Charlton Kerr
- Born: 6 October 1997 (age 28) Milton Keynes, England
- Height: 1.90 m (6 ft 3 in)
- Weight: 100 kg (15 st 10 lb; 220 lb)
- School: Stowe School

Rugby union career
- Position(s): Full back, Wing

Youth career
- Northampton Saints
- Wasps

Senior career
- Years: Team / Apps / (Points)
- 2020-2021: London Irish
- 2021-2022: RC Toulon
- 2021-2022: Union Cognac-Saint-Jean

National sevens teams
- Years: Team /  / Comps
- 2016–: England 7s
- 2024-: Great Britain 7s

= Charlton Kerr =

English rugby union player (born 1997)

Charlton Kerr (born 6 October 1997) is an English rugby union player. He has played rugby sevens for England and Great Britain.

==Early life==
Born in Milton Keynes, he started playing rugby at Towcestrians RFC in Northamptonshire when he was aged four years-old. He attended Stowe School.

==Club career==
He was in the academies at Wasps RFC and Northampton Saints prior to joining London Irish in 2020. He joined Union Cognac-Saint-Jean in 2021 having played for RC Toulon in the La Rochelle Super Sevens.
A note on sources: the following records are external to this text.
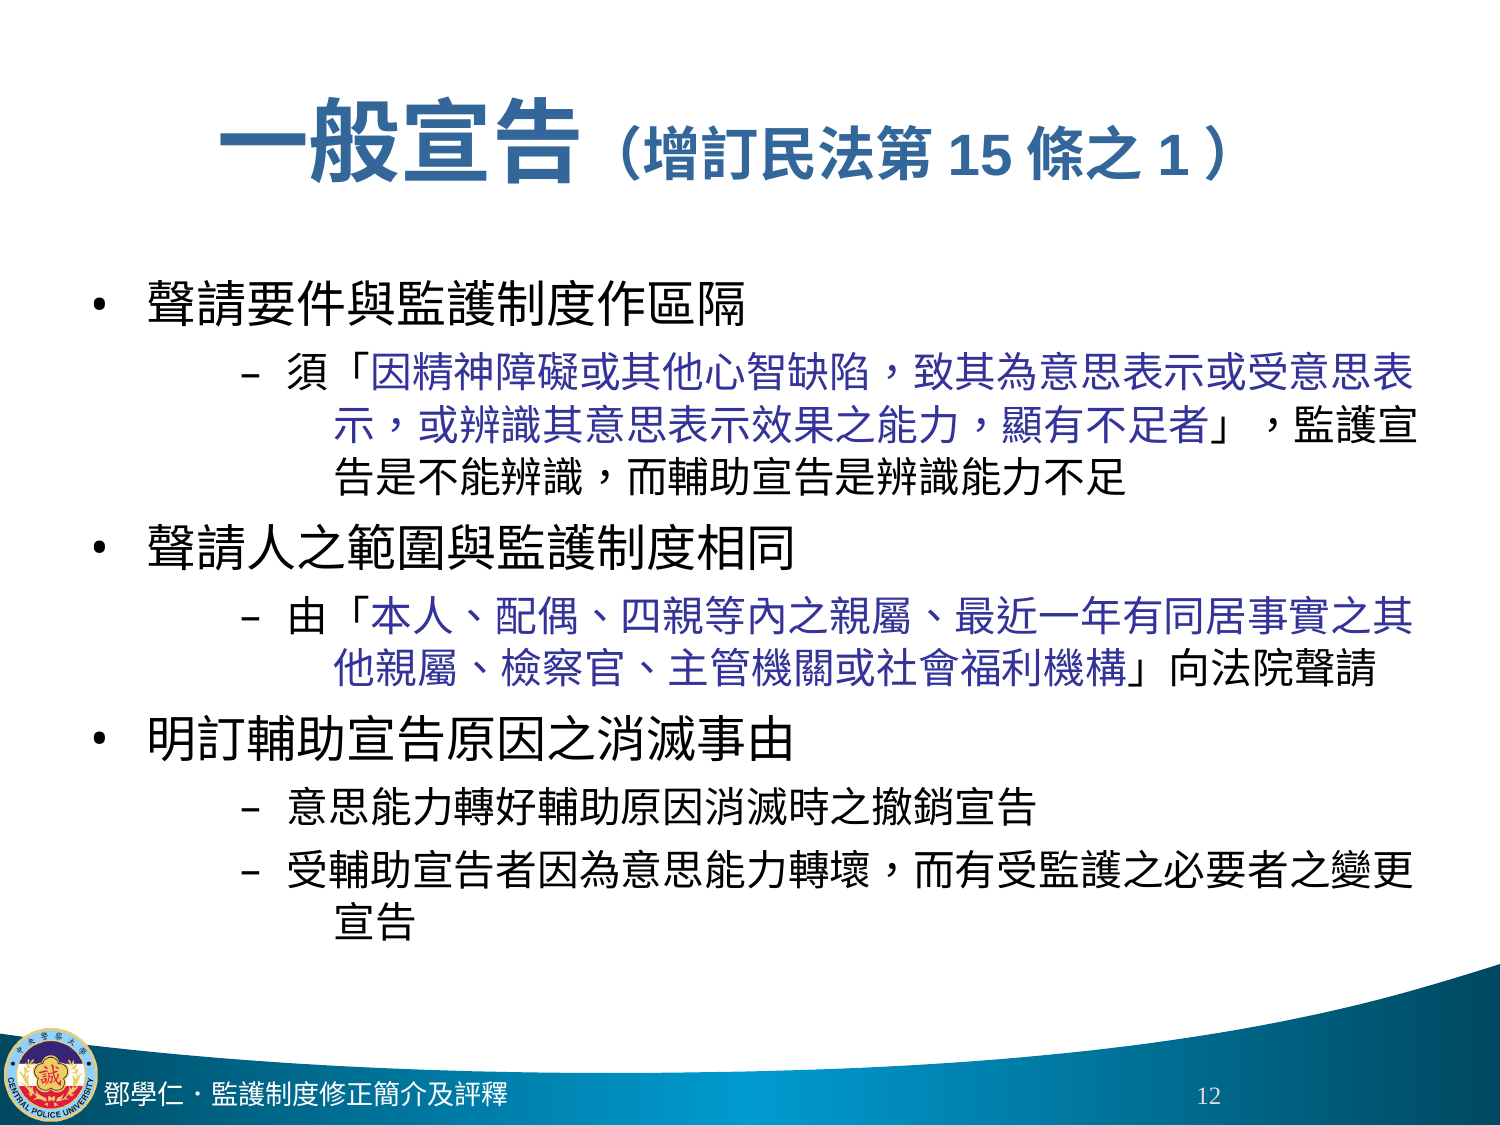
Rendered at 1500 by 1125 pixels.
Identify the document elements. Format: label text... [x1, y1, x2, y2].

list 聲請要件與監護制度作區隔 須「因精神障礙或其他心智缺陷，致其為意思表示或受意思表示，或辨識其意思表示效果之能力，顯有不足者」，監護宣告是不能辨識，而輔助宣告是辨識能力不足 聲請人之範圍與監護制度相同 由「本人、配偶、四親等內之親屬、最近一年有同居事實之其他親屬、檢察官、主管機關或社會福利機構」向法院聲請 明訂輔助宣告原因之消滅事由 意思能力轉好輔助原因消滅時之撤銷宣告 受輔助宣告者因為意思能力轉壞，而有受監護之必要者之變更宣告 [75, 262, 1471, 1047]
text_box [1181, 1046, 1500, 1125]
title 一般宣告（增訂民法第15條之1） [75, 45, 1426, 233]
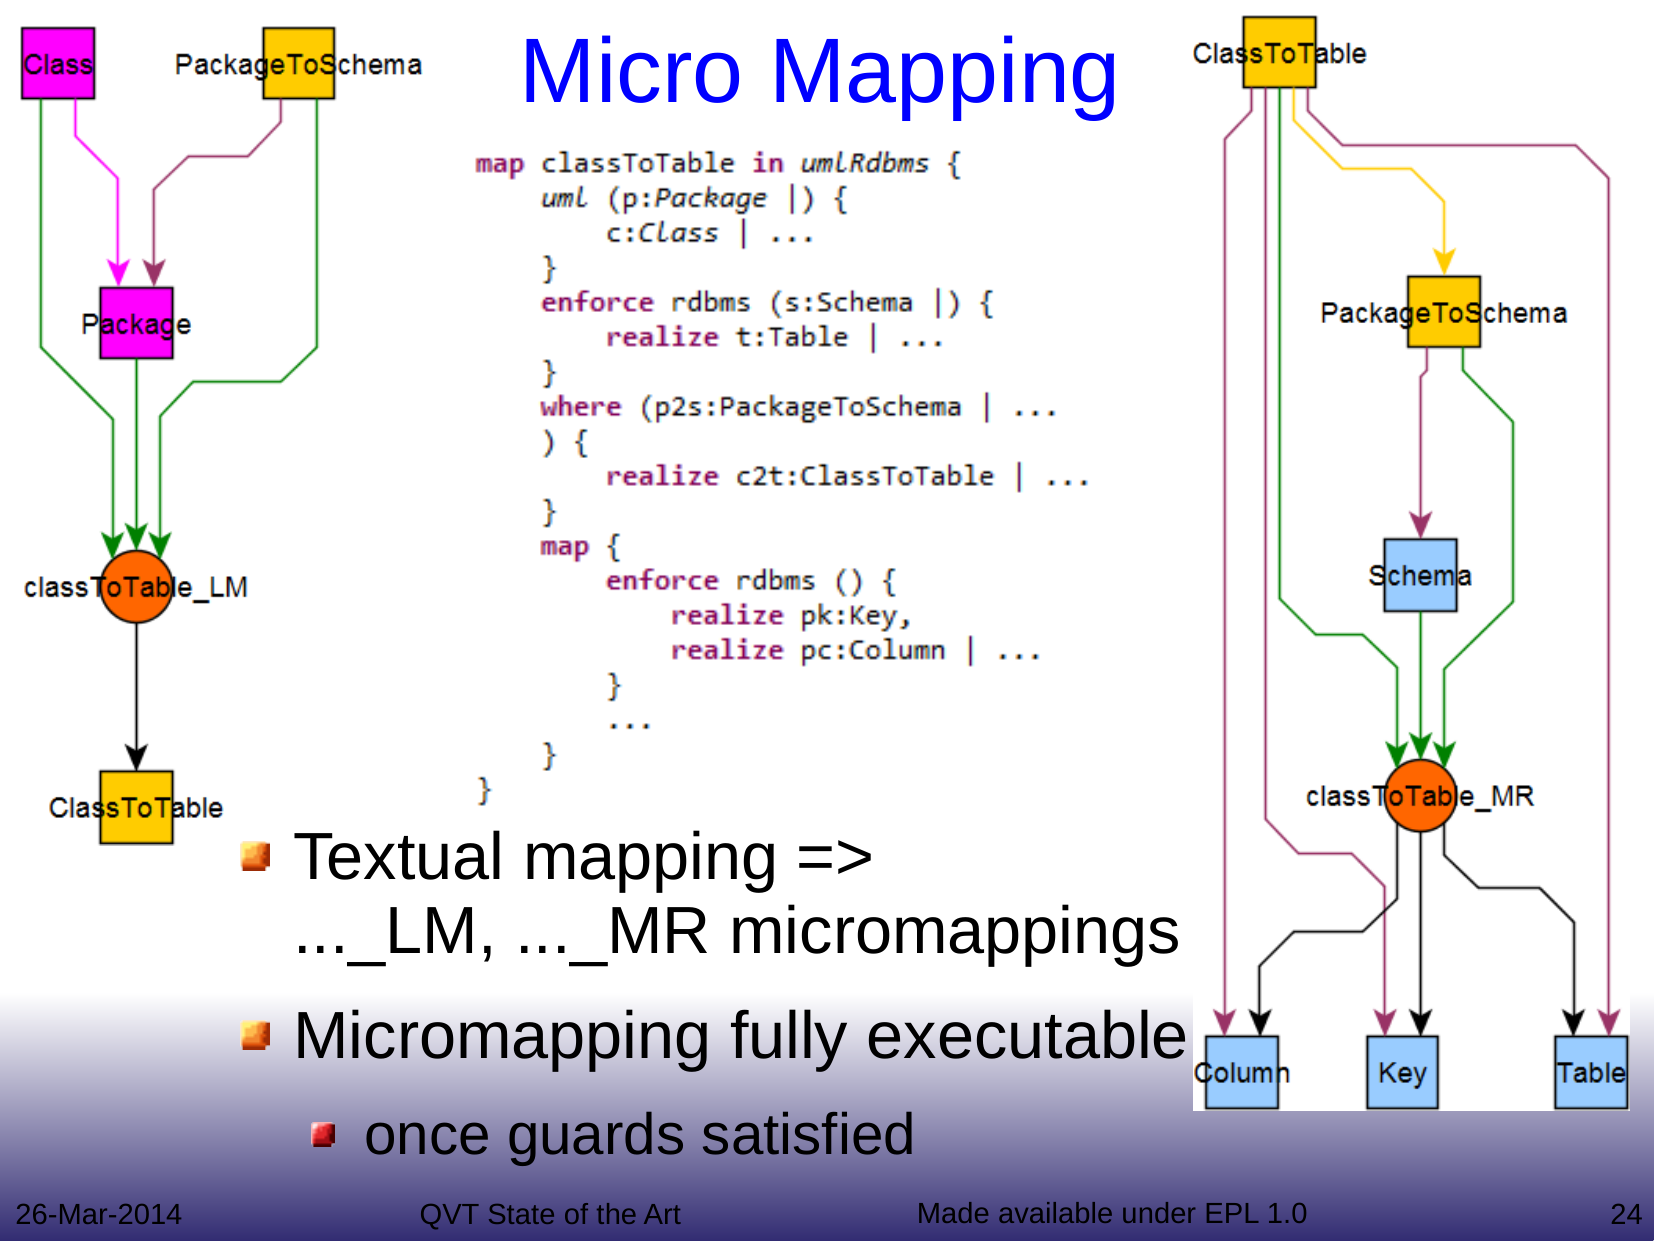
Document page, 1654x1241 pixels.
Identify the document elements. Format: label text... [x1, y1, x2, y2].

picture [1193, 15, 1630, 1111]
list Textual mapping => ..._LM, ..._MR micromappings Micromapping fully executable once guards satisfied [222, 818, 1234, 1167]
picture [472, 145, 1109, 822]
title Micro Mapping [76, 19, 1193, 122]
picture [20, 26, 423, 846]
In July 2026, he was one of the first players announced for the Ultimate Sevens Championship, prior to the inaugural competition launch later that year.

==International career==
Kerr made his England national rugby sevens team debut in 2016 at the Las Vegas Sevens. He was awarded a full-time contract ahead of the 2017–18 season. He was selected to represent England at the 2022 Commonwealth Games and the 2022 Rugby World Cup Sevens. He scored 27 tries in his first 90 appearances for England.
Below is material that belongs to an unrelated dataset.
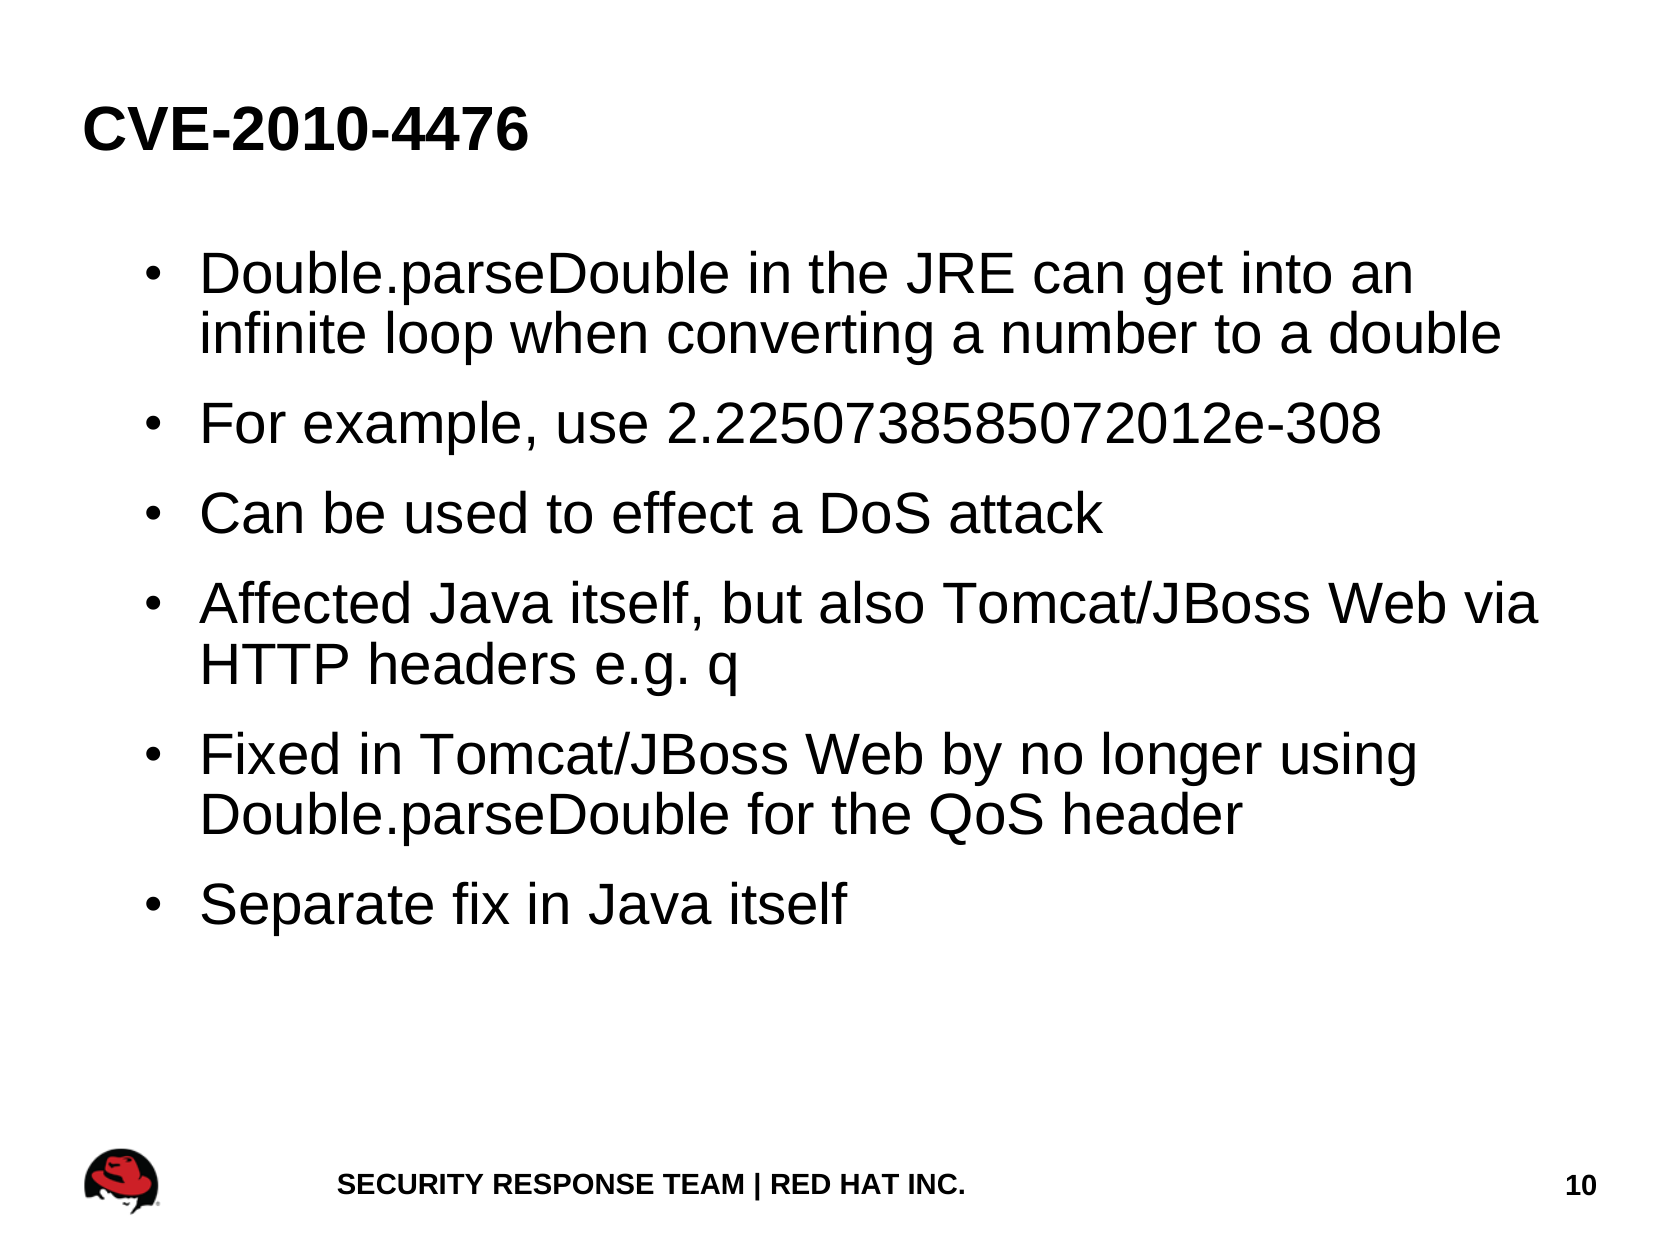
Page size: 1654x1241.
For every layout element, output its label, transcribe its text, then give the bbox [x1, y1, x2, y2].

He played for Great Britain national rugby sevens team in 2024 at the tried to qualify for the 2024 Paris Olympics, his efforts including a first-half hat-trick in the 29–5 win over Uganda in the repechage tournament in Monaco.
He played for Great Britain in the 2024–25 SVNS series. He was named captain of the British rugby sevens team for the 2025-26 SVNS.